• ACTIVITY
Update the lines below by replacing "TAMILNADU" with "TAMIL NADU" wherever it appears. Leave everything else unchanged.

^^^^^^^^

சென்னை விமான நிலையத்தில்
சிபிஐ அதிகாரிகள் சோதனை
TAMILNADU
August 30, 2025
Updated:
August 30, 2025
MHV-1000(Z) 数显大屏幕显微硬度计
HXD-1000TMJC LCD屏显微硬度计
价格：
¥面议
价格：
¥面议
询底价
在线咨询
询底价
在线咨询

^^^^^^^^

• ANSWER TO THE PROBLEM
சென்னை விமான நிலையத்தில்
சிபிஐ அதிகாரிகள் சோதனை
TAMIL NADU
August 30, 2025
Updated:
August 30, 2025
MHV-1000(Z) 数显大屏幕显微硬度计
HXD-1000TMJC LCD屏显微硬度计
价格：
¥面议
价格：
¥面议
询底价
在线咨询
询底价
在线咨询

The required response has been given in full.